··· EXTRACT ···
I'm happy I have found this forum after gooleing "emetophobia".
I am 29 years old and seemed to have this phobia since I was very little.
It has just gotten worse over the past 6 years, to the point that I have to now make excuses to leave my job, because somebody has or just had the stomach flu.
(like today) and in driving home, I just had a meltdown...i left work because of the possibility of one of my coworkers giving me the same bug she just had two days ago...not only that, but I am her manager and I basically told her she had to stay home when she told me she was ready to come back. I just feel awful.
Not only that, but I have an 8 year old, and I make it very clear to her that she has to be extremely germ conscious while she is in school...and now I see her getting upset if she touches her face with dirty hands. and I am the one that is causing it.
··· EXCERPTED DATA ···
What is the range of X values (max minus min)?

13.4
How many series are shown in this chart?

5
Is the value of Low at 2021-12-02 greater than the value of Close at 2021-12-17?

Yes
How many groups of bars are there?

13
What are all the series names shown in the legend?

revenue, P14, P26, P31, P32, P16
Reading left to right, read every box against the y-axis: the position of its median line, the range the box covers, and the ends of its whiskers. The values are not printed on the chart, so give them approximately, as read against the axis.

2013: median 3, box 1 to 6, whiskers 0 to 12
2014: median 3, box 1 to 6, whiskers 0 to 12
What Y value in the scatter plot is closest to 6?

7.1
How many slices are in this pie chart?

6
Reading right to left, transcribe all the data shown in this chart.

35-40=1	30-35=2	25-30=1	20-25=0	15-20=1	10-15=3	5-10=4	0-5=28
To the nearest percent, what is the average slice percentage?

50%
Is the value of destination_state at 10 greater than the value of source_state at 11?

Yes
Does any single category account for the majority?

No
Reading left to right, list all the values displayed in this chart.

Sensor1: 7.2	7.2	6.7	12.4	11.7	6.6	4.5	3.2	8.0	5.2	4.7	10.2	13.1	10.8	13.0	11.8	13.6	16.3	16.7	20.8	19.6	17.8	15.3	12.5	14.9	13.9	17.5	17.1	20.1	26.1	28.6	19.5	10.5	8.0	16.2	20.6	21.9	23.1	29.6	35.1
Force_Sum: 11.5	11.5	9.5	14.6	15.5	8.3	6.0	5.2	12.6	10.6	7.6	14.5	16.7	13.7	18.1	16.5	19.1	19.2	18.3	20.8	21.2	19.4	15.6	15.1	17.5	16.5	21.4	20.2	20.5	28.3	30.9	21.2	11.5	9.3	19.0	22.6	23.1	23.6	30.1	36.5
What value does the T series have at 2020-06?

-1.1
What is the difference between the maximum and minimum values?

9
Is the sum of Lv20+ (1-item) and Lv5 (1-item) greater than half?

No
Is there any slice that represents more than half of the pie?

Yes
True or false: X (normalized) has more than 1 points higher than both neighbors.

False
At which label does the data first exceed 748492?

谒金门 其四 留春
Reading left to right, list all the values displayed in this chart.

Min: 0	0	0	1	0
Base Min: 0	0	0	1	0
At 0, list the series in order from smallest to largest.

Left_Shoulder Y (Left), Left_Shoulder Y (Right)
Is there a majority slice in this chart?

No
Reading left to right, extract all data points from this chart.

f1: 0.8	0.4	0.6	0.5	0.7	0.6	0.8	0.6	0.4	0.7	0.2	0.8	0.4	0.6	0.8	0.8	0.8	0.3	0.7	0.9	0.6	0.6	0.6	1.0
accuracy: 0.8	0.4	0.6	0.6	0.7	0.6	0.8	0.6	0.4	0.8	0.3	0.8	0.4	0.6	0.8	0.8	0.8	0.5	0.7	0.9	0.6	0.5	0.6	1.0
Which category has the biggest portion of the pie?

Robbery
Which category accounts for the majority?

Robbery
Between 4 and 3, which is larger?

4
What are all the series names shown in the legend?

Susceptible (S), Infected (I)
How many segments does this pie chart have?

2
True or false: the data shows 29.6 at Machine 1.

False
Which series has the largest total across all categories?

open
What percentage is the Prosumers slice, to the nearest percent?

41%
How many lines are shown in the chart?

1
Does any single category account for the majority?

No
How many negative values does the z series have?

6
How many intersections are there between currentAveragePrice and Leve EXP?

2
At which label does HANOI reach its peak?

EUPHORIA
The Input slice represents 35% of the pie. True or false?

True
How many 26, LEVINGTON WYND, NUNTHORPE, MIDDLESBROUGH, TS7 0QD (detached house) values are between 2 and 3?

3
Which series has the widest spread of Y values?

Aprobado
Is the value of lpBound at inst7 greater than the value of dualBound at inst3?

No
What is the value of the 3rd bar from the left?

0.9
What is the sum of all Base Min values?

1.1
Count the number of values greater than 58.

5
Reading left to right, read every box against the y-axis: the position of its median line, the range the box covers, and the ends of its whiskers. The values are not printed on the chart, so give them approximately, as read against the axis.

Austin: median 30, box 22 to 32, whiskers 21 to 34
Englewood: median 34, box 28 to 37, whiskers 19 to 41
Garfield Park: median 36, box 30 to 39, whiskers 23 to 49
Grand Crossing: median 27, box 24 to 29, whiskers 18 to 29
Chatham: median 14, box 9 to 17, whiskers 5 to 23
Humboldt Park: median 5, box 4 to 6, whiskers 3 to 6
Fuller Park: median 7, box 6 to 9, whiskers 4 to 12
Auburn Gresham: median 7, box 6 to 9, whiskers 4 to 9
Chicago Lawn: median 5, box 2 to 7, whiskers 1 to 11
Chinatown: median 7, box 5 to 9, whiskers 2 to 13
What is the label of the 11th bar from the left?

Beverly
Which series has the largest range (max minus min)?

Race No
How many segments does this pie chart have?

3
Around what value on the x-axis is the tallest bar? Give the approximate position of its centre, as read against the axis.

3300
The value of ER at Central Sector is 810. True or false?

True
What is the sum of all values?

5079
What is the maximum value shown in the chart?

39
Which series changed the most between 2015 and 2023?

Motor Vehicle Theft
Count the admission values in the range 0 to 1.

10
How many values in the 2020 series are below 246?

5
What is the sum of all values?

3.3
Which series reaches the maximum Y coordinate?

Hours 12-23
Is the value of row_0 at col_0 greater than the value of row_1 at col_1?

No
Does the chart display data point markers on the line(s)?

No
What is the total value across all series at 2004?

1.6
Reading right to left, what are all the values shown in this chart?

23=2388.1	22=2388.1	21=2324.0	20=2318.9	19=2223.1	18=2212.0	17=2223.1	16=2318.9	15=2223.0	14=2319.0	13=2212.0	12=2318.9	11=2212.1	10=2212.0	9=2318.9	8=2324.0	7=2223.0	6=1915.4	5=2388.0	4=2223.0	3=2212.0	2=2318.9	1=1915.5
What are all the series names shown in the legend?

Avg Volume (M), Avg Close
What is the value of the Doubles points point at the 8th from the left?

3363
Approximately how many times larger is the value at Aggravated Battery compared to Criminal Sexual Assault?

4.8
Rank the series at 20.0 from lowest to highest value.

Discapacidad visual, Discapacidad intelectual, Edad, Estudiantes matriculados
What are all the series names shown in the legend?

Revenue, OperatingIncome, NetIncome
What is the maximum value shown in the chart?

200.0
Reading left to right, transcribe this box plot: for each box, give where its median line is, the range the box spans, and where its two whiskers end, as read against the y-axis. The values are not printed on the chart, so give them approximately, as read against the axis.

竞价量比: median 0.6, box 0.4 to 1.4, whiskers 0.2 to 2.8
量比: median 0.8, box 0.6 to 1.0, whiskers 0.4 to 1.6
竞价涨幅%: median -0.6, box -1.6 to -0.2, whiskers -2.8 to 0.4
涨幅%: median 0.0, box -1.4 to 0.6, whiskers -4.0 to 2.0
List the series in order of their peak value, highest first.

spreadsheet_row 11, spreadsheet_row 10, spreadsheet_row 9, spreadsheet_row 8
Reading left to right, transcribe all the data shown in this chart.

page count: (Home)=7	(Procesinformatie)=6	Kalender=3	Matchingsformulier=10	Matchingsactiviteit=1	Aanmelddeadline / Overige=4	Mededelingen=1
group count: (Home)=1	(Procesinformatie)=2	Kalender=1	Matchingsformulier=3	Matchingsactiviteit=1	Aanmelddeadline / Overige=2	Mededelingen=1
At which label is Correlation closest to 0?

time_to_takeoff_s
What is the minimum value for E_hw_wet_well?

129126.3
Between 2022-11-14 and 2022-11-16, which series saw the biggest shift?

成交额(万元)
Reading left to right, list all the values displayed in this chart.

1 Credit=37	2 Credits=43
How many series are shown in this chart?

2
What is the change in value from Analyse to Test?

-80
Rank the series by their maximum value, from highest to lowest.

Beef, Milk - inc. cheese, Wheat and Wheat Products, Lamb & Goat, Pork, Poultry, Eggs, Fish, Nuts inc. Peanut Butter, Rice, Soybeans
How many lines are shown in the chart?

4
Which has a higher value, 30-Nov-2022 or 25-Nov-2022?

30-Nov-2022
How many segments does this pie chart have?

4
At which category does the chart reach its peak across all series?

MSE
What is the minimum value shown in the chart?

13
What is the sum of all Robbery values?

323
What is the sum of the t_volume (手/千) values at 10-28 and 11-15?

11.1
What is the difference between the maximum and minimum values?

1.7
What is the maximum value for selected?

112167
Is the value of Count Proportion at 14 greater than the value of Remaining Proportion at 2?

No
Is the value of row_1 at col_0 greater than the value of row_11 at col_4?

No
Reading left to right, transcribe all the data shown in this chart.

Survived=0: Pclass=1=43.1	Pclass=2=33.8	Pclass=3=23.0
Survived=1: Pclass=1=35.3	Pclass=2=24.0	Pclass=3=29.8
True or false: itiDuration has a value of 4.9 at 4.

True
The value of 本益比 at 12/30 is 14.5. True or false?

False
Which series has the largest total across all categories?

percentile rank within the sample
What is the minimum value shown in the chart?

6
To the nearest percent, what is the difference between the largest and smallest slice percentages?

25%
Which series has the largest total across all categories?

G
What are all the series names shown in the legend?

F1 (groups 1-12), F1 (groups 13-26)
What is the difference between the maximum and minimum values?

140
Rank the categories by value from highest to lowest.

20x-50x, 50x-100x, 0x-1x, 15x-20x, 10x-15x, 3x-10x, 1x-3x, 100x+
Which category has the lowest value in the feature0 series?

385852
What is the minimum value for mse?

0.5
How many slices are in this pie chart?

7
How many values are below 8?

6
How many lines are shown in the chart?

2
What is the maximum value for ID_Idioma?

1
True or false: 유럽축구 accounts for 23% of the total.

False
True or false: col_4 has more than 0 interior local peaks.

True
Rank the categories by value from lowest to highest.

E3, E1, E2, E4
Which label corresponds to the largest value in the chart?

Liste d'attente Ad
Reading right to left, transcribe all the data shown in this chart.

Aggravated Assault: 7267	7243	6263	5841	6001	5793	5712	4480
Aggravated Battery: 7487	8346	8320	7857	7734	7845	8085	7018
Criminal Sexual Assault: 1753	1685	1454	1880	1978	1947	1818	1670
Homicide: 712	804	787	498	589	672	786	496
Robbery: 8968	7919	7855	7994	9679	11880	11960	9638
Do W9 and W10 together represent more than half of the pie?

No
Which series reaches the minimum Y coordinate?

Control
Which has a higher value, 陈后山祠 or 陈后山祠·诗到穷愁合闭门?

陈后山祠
···
**ACTIVITY A**. Translate this sentence from the forum post about emetophobia into Spanish: "I am 29 years old and seemed to have this phobia since I was very little."
**ACTIVITY B**. Continue the forum post about emetophobia from its final sentence onward.
The listing was taken from a separate source.

**RESPONSE AREA A**. Tengo 29 años y parece que he tenido esta fobia desde mi primera infancia.

**RESPONSE AREA B**.
...I can't touch any food to my hands, even after washing them because there might be a bad germ on my hands and cause me the stomach flu...so at times, I have to throw my meals away...I clean everynight, I clorox and Lysol constantly, I wash my hands so often they ache, and are dry and cracked...If anybody near me coughs or sneezes I jump away..
It's just so awful. It's ruined my life...my personality....everything.
I don't know whether psychotherapy would help, or possibly being hypnotized...forget the exposure therapy altogether...I just really don't know where to go from here. I want my life back, and I want my daughter to live a happy carefree life withought my worries put on her.
If anybody has any advice, please let me know.